Our personalities and interests and differences make for a good discussion if nothing else. This thread is about the only one I have payed attention to for months. The other ones are filled with trolls or real climbing, which I don't even do anymore. I love the TR's, though.

Mental speculation is fun to me, and I don't get pissed at people over it. This thread is full of intelligent people from differing life experiences and opinions. They all bear some relevance.

Most of the time, anyway.
healyje

Trad climber
Portland, Oregon
Feb 6, 2013 - 03:04pm PT
I don't know, I generally take strong belief in absolutes and dogma to be more a sign of emotional challenges in the face of adversity and exposure to life's harsher realities.
Norwegian

Trad climber
Pollock Pines, California
Feb 6, 2013 - 03:13pm PT
sweet ed,
you totally dreamed up the equation
that quantifies a waste of time,

at 95% CL in the mass range 111–559 GeV, except for the narrow region 122–131 GeV. In this region, an excess of events with a local significance 5.9 σ, corresponding to p₀ = 1.7 × 10⁻⁹, is observed. The excess is driven by the two channels with the highest mass resolution, H→ZZ(∗)→4l and H→γγ, and the equally sensitive but low-resolution H→WW(∗)→lνlν channel.

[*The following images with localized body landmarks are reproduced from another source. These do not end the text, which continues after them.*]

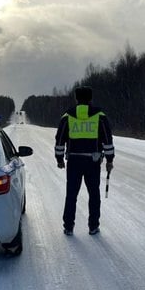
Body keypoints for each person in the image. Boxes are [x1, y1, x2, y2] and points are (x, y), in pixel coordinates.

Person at [54, 86, 114, 235]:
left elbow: (60, 139)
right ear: (90, 98)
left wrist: (59, 158)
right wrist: (109, 159)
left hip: (74, 161)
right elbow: (107, 139)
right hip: (93, 161)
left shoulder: (67, 116)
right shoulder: (100, 116)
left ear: (76, 98)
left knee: (71, 194)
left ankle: (68, 226)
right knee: (94, 194)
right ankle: (93, 226)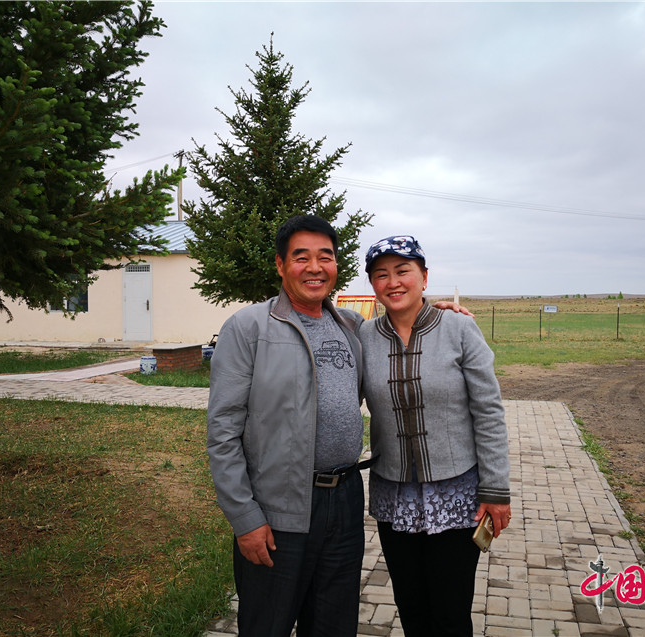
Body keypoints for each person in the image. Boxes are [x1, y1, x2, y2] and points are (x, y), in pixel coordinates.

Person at [207, 217, 469, 636]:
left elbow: (400, 324)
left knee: (333, 625)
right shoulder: (249, 328)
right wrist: (244, 517)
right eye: (301, 257)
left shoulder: (352, 327)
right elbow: (222, 433)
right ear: (280, 265)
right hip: (277, 507)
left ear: (335, 265)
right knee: (267, 625)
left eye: (324, 257)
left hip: (344, 503)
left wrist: (435, 311)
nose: (314, 267)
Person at [359, 234, 512, 637]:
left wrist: (495, 489)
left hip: (457, 496)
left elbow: (488, 411)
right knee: (411, 606)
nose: (393, 282)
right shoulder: (363, 337)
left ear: (424, 277)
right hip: (394, 498)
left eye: (403, 271)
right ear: (372, 285)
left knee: (450, 611)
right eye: (381, 274)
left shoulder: (459, 328)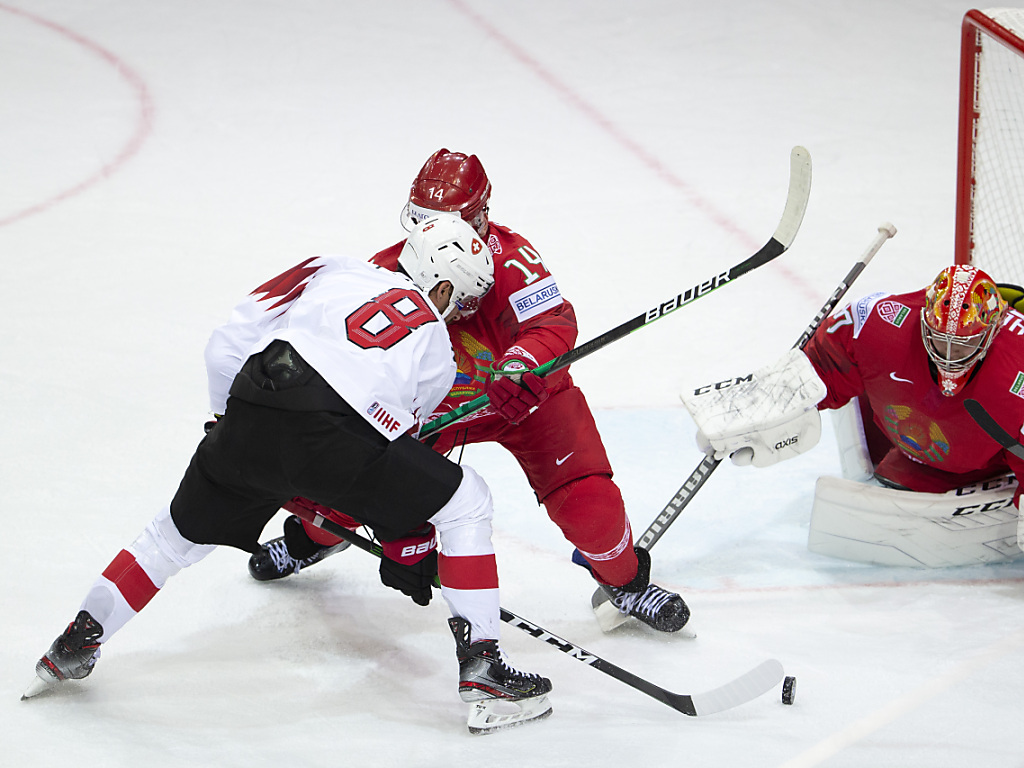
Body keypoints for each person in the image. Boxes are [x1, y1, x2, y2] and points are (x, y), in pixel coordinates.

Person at [25, 215, 553, 733]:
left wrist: (229, 428)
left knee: (167, 540)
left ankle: (71, 646)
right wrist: (405, 540)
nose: (455, 312)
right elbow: (389, 450)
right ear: (442, 285)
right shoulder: (436, 347)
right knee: (468, 501)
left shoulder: (333, 269)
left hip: (253, 400)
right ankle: (483, 667)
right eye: (458, 300)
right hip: (337, 435)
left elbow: (227, 341)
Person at [248, 148, 690, 634]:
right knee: (338, 491)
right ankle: (318, 536)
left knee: (591, 509)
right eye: (420, 220)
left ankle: (624, 582)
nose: (424, 235)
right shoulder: (386, 270)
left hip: (526, 401)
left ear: (481, 218)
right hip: (429, 414)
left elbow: (552, 320)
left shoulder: (514, 258)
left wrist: (522, 364)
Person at [683, 264, 1024, 543]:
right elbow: (817, 372)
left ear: (991, 334)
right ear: (923, 318)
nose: (949, 357)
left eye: (963, 345)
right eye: (939, 340)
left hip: (988, 468)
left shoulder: (1018, 365)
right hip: (910, 450)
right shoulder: (877, 322)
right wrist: (753, 410)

Taking into account the entire mass range of the search, 110–600 GeV, the global significance of the excess is 5.1 σ, which corresponds to p₀ = 1.7 × 10⁻⁷.

..you just unraveled eternity, and it is not continuous.
for everyone with carbon towing their chain
attempts to justify times passage with
mediocre's like understanding and love, and grace and such shite,
and then mr. dr. ed comes along
and whispers that time is best spent, wasted.